**EXTRACT PROVIDED**

-*-

Considering the engineering feasibility, we will discuss the external storage data stored in the file system.

Text file is a very common file format. Because of its simplicity and universality, it is often used as a medium for data exchange between various data systems. Text files used to store structured data usually have a title row to identify the field names. Each row is a record. The fields in the row are separated by tab or comma, and the rows are separated by carriage return.

The storing scheme of a text file is definite, and the main means to improve its computing performance is only parallel computing. Modern computers usually have multiple CPUs. If a file can be calculated in parallel, it can obtain almost linear multiple of performance improvement.

To implement parallel computing, we need to be able to segment a file and let each thread (CPU) process one of the segmentations separately. For a text file with different length of each row, we can’t use the record sequence number (i.e., the row number) to segment like in memory. To get the nth row of text, we need to traverse the previous n-1 rows, which completely loses the meaning of improving performance. Moreover, we even can’t know how many rows there are in the file in advance.

The method of bytes location shall be adopted for the segmentation of a text file. The operating system can directly return the number of bytes of the whole file, and also provides a method to quickly locate the specified bytes position in the file. However, a bytes position is not necessarily the beginning of the row (not in high probability). If we read directly from here, we will get a half row record.

-*-

[Dataset records]
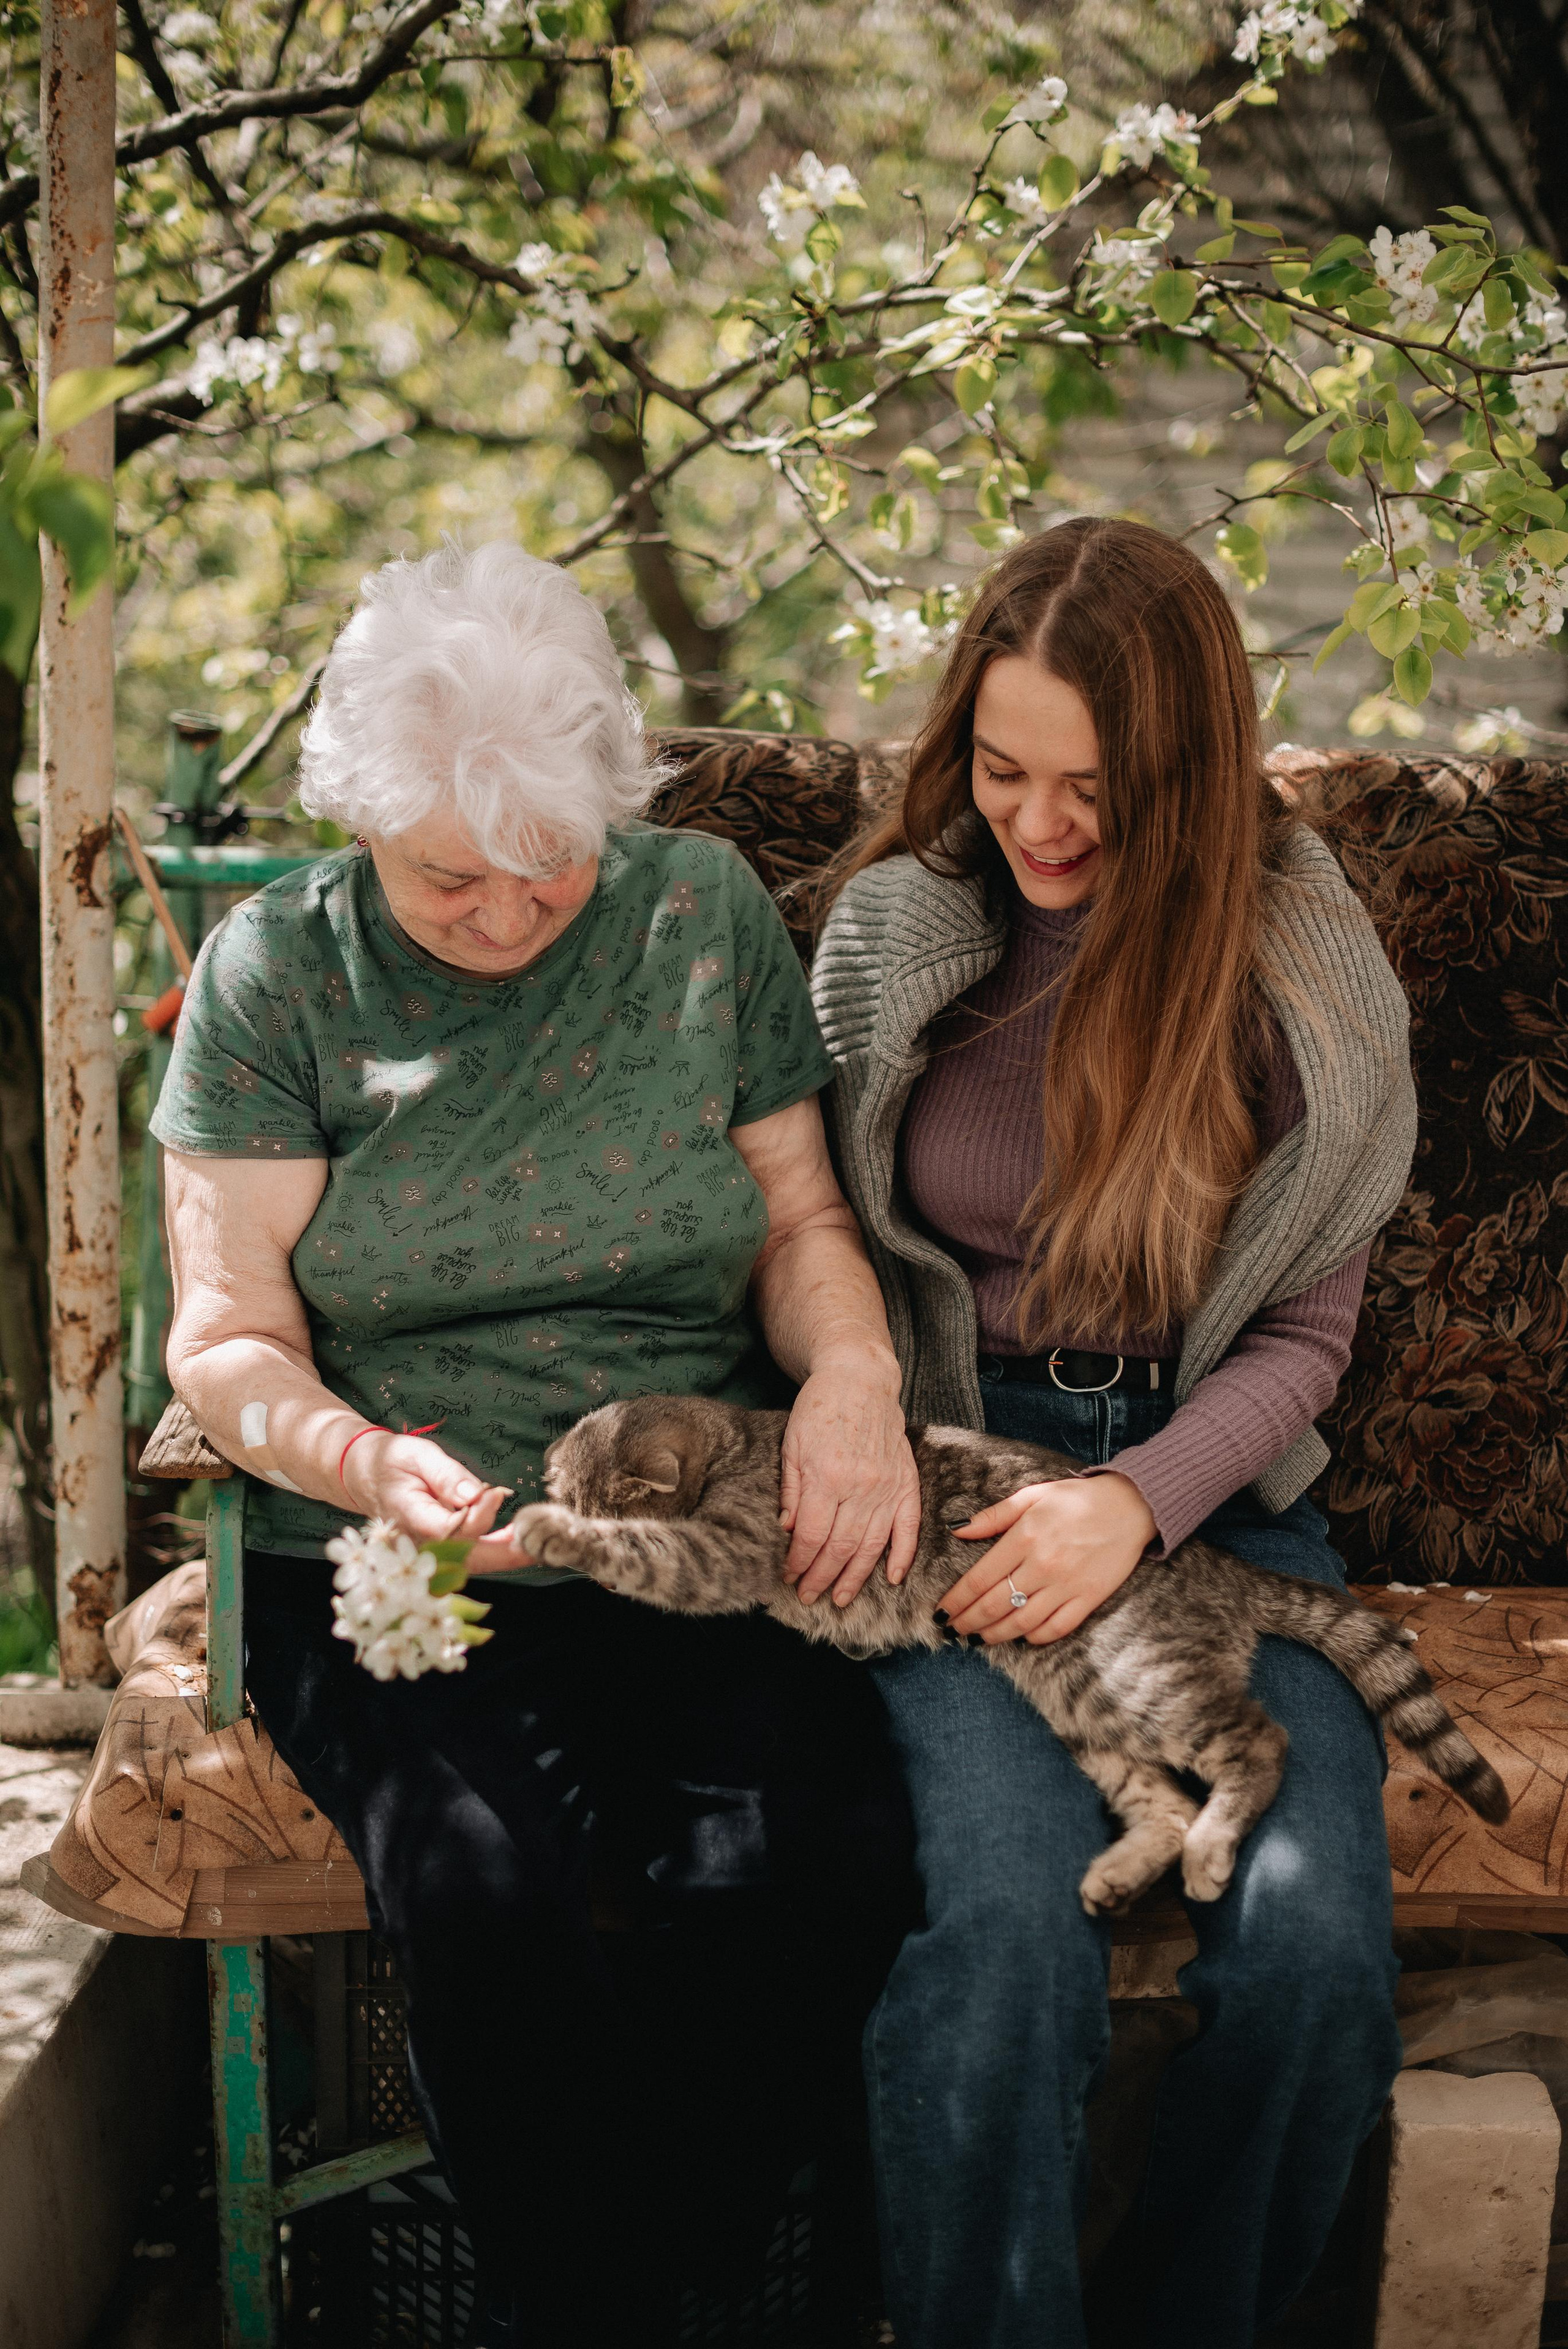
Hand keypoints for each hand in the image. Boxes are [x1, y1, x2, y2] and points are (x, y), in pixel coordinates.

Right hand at [340, 1430, 517, 1571]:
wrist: (366, 1476)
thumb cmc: (392, 1461)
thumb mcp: (417, 1455)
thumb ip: (447, 1475)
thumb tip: (478, 1494)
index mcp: (409, 1518)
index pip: (450, 1530)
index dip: (478, 1517)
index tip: (497, 1493)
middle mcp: (417, 1545)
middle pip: (465, 1560)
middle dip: (504, 1554)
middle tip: (536, 1539)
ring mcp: (425, 1554)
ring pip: (469, 1565)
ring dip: (503, 1555)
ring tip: (534, 1538)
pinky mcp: (435, 1553)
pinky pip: (466, 1559)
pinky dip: (493, 1551)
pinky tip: (516, 1539)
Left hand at [779, 1351, 922, 1607]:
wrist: (860, 1379)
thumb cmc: (819, 1409)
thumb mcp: (791, 1445)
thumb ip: (792, 1492)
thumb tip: (788, 1533)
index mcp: (827, 1476)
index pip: (812, 1536)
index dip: (799, 1562)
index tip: (788, 1576)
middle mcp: (861, 1486)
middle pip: (840, 1547)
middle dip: (821, 1577)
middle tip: (808, 1596)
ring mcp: (887, 1486)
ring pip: (871, 1545)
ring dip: (855, 1577)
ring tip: (841, 1598)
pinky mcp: (907, 1482)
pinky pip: (908, 1527)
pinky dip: (902, 1555)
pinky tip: (892, 1578)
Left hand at [939, 1473, 1156, 1645]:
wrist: (1130, 1506)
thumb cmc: (1076, 1499)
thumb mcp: (1032, 1496)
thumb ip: (994, 1515)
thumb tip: (958, 1530)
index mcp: (1023, 1538)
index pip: (978, 1579)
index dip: (957, 1600)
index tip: (941, 1612)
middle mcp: (1042, 1565)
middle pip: (994, 1605)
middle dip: (968, 1622)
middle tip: (953, 1631)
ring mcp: (1066, 1585)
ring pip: (1021, 1622)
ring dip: (995, 1635)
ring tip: (978, 1639)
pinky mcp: (1089, 1598)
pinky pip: (1057, 1627)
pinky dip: (1036, 1637)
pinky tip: (1022, 1638)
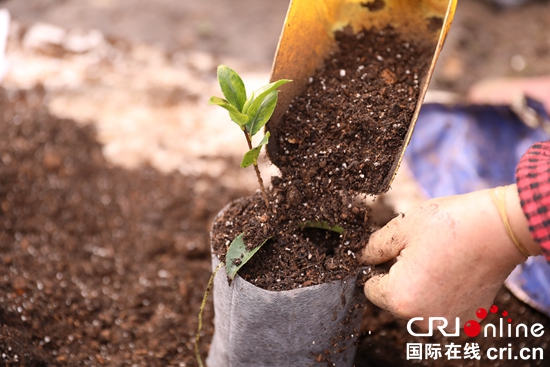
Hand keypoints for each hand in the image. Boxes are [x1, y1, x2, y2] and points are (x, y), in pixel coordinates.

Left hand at [360, 186, 539, 329]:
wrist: (498, 229)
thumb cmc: (447, 225)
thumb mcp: (399, 229)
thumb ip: (371, 249)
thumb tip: (359, 259)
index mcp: (399, 299)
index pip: (370, 287)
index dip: (380, 265)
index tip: (399, 249)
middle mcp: (420, 319)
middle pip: (393, 298)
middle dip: (399, 276)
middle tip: (422, 251)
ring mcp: (445, 322)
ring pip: (416, 303)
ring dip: (420, 285)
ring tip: (439, 259)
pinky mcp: (466, 320)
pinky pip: (439, 307)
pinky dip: (441, 292)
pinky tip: (454, 270)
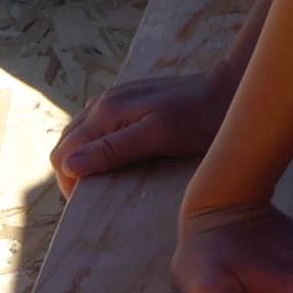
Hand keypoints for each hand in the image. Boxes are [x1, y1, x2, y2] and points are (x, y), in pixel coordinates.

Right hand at [49, 70, 233, 197]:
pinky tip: (115, 160)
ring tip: (105, 182)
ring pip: (79, 135)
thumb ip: (113, 149)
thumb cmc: (199, 119)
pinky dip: (96, 146)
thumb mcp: (158, 137)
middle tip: (97, 197)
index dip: (69, 184)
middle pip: (66, 144)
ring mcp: (115, 99)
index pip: (63, 154)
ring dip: (83, 159)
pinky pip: (98, 127)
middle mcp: (104, 101)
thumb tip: (69, 165)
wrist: (229, 90)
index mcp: (106, 111)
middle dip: (72, 173)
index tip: (91, 203)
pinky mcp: (129, 102)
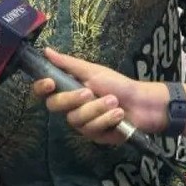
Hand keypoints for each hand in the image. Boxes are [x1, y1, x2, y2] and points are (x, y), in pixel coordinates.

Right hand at [31, 49, 159, 143]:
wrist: (143, 103)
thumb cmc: (118, 84)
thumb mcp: (93, 71)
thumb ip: (68, 63)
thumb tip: (46, 50)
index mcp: (67, 90)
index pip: (43, 91)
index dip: (41, 88)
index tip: (50, 82)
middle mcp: (69, 107)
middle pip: (54, 106)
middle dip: (73, 99)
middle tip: (90, 92)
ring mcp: (81, 123)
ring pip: (75, 119)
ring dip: (97, 109)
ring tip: (115, 102)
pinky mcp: (94, 135)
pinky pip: (92, 129)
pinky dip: (107, 119)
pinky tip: (119, 115)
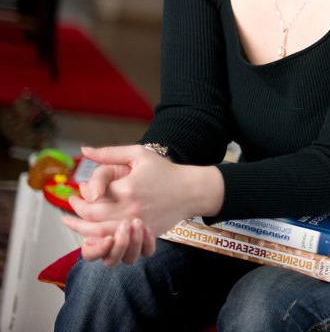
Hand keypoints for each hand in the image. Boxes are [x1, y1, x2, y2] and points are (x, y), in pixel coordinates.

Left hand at [63, 144, 223, 264]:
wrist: (190, 190)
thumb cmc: (164, 170)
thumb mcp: (138, 154)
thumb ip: (109, 153)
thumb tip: (84, 150)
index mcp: (127, 188)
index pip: (92, 198)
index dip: (79, 197)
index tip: (75, 192)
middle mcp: (130, 210)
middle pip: (92, 219)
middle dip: (76, 215)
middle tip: (72, 207)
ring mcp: (138, 226)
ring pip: (101, 235)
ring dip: (83, 232)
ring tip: (75, 224)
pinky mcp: (143, 236)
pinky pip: (118, 245)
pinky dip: (103, 243)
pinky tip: (95, 238)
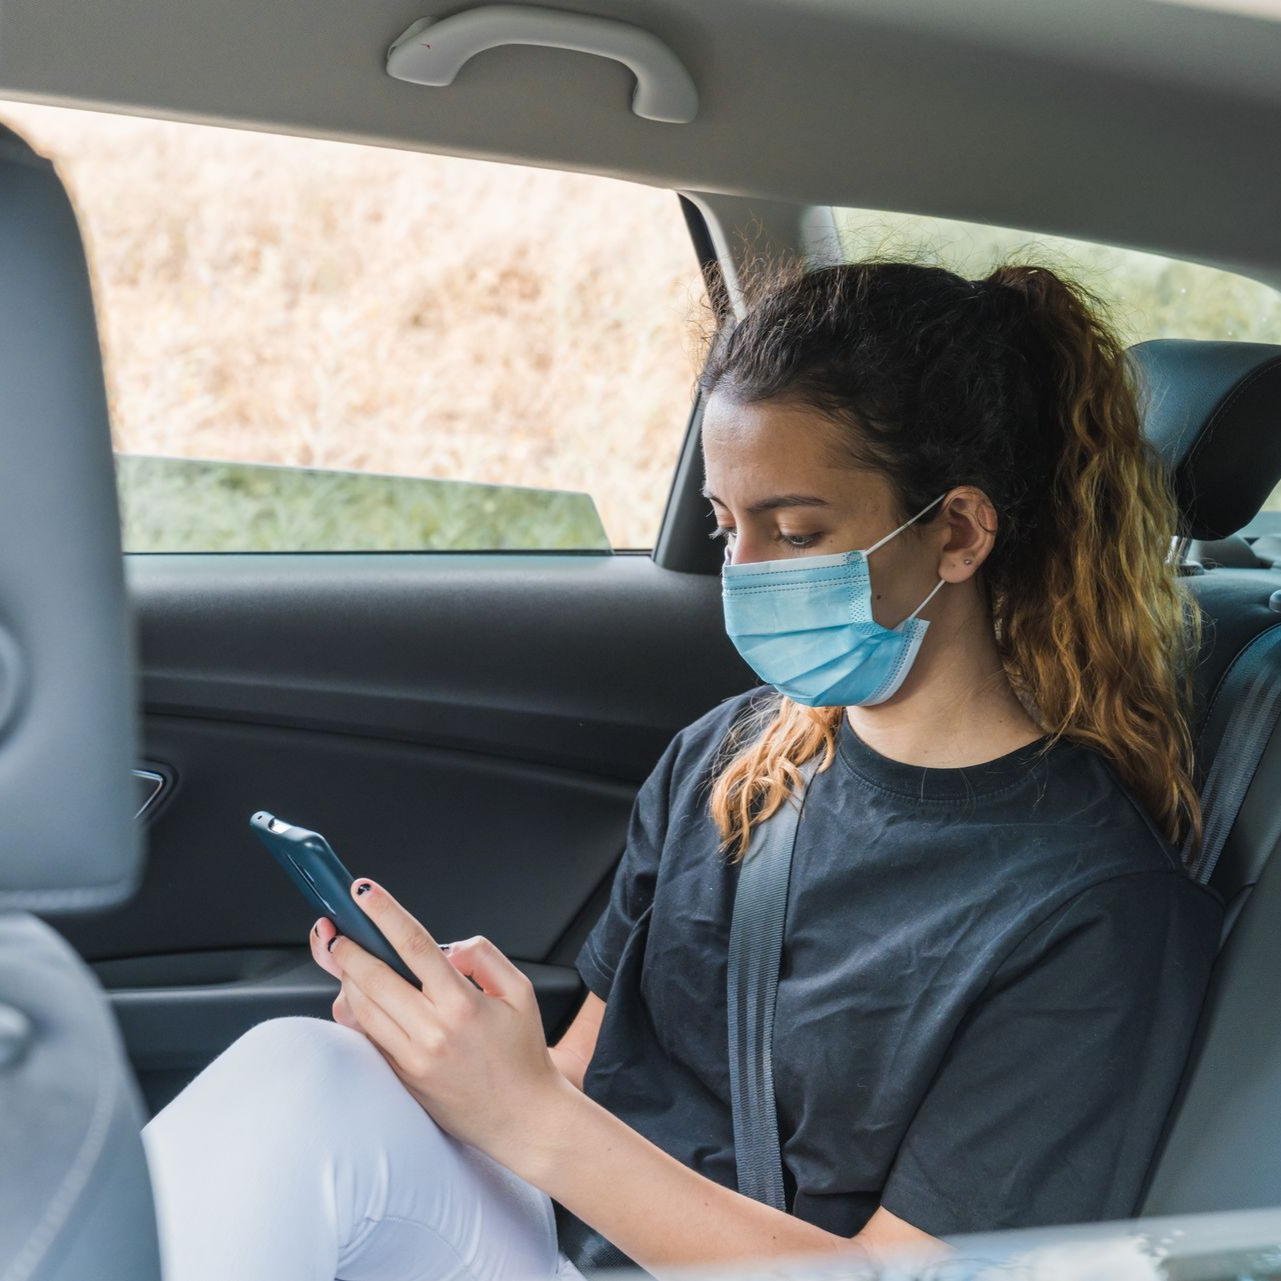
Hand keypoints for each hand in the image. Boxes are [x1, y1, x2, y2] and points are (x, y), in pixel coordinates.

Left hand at [306, 881, 564, 1159]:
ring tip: (345, 958)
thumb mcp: (520, 992)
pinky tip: (355, 996)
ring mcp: (412, 1059)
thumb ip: (484, 957)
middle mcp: (432, 1032)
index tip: (364, 892)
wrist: (523, 1119)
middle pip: (374, 977)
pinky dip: (356, 1012)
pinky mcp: (402, 1078)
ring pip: (363, 1008)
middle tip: (336, 929)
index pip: (414, 946)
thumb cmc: (523, 1054)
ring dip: (347, 978)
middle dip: (348, 947)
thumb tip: (448, 948)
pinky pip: (367, 1038)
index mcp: (462, 1005)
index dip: (386, 913)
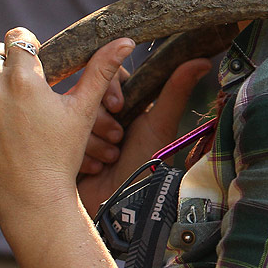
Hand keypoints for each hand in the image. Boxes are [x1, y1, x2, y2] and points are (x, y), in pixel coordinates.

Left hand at [0, 28, 137, 221]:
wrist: (31, 200)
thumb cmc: (62, 155)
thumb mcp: (84, 110)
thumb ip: (101, 69)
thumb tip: (126, 40)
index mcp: (23, 78)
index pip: (17, 38)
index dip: (29, 46)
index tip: (36, 61)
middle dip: (10, 67)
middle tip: (26, 91)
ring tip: (10, 110)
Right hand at [76, 57, 211, 215]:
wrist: (122, 206)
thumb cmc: (147, 165)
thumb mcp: (160, 125)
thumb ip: (177, 90)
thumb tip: (204, 60)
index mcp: (125, 102)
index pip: (108, 74)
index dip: (109, 88)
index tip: (118, 106)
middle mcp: (102, 114)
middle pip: (87, 95)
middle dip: (103, 121)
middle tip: (118, 139)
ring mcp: (81, 131)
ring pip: (74, 117)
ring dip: (94, 141)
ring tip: (110, 159)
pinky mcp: (65, 149)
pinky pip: (63, 138)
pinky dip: (82, 155)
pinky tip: (95, 169)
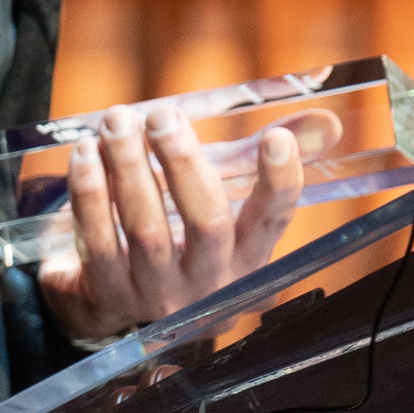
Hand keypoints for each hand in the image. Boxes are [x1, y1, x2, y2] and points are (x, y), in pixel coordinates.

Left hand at [36, 105, 322, 343]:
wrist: (110, 298)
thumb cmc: (176, 235)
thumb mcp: (223, 202)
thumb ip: (260, 161)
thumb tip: (327, 122)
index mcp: (248, 259)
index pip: (274, 221)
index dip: (279, 181)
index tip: (275, 138)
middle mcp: (209, 284)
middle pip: (206, 224)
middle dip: (182, 162)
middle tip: (161, 115)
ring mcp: (158, 295)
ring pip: (147, 230)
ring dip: (129, 167)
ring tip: (117, 121)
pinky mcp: (109, 296)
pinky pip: (98, 241)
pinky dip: (89, 192)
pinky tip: (86, 154)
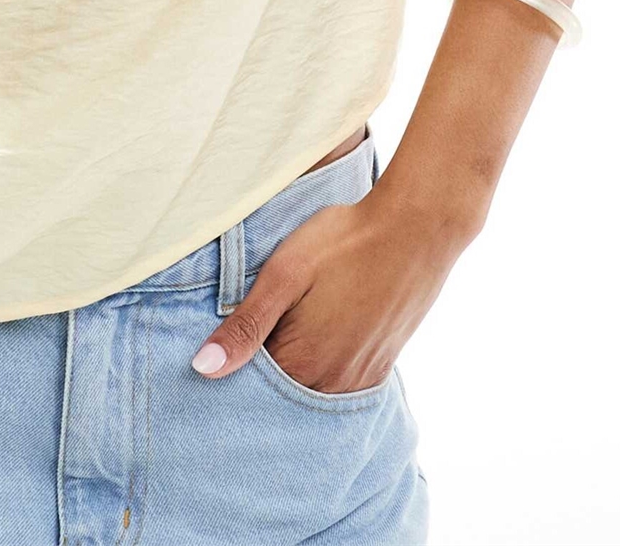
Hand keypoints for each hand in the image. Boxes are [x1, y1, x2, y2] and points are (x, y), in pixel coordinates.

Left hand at [189, 180, 463, 390]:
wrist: (417, 226)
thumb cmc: (345, 241)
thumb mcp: (285, 272)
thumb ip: (245, 324)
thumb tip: (202, 368)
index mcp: (303, 363)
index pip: (251, 386)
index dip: (234, 365)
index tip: (226, 340)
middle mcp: (333, 382)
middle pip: (282, 393)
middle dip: (264, 371)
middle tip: (260, 328)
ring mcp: (362, 376)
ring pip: (312, 388)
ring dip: (296, 368)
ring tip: (291, 327)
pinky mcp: (383, 363)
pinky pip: (343, 381)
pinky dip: (325, 367)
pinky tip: (322, 334)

-*-

**WHAT YOU WILL DO**
Carry on the piece about splitting text files for parallel computing, starting right after its final sentence.

**EXERCISE ANSWER**
The carriage return is used as the separator of the rows (i.e., the records) in the text file, and the carriage return will not appear in the row (record) itself. Using this feature, we can use the method of discarding the head and complementing the tail to realize the random reading of a text file. That is, starting from the specified bytes position, the record is considered to start only after the carriage return is read. When the next carriage return is read, a complete row (record) will be obtained. The characters read before the first carriage return will be discarded, that is, discarding the head; If a segmentation requires that the reading ends at a specified bytes position, it will actually exceed this bytes position until another carriage return appears to ensure the integrity of the row (record), that is, complementing the tail.

SPL has built-in file segmentation reading method, and you only need to specify the total number of segments and the segment number.

1 =file(“data.txt”)
2 =A1.cursor@t(;4:10) =A1.cursor@t(;5:10) =A1.cursor@t(;23:100)
3 =A2.fetch(1) =B2.fetch(100) =C2.fetch()

A2, B2 and C2 define three cursors respectively. A2 divides the file into 10 segments and gets the 4th segment; B2 gets the 5th segment; C2 divides the file into 100 segments and gets the 23th segment. Then read out some records in A3, B3 and C3 respectively.

Using this “discarding the head and complementing the tail” method to segment the text file cannot ensure that the number of records in each segment is the same, but can only ensure that the number of bytes in each segment is relatively average.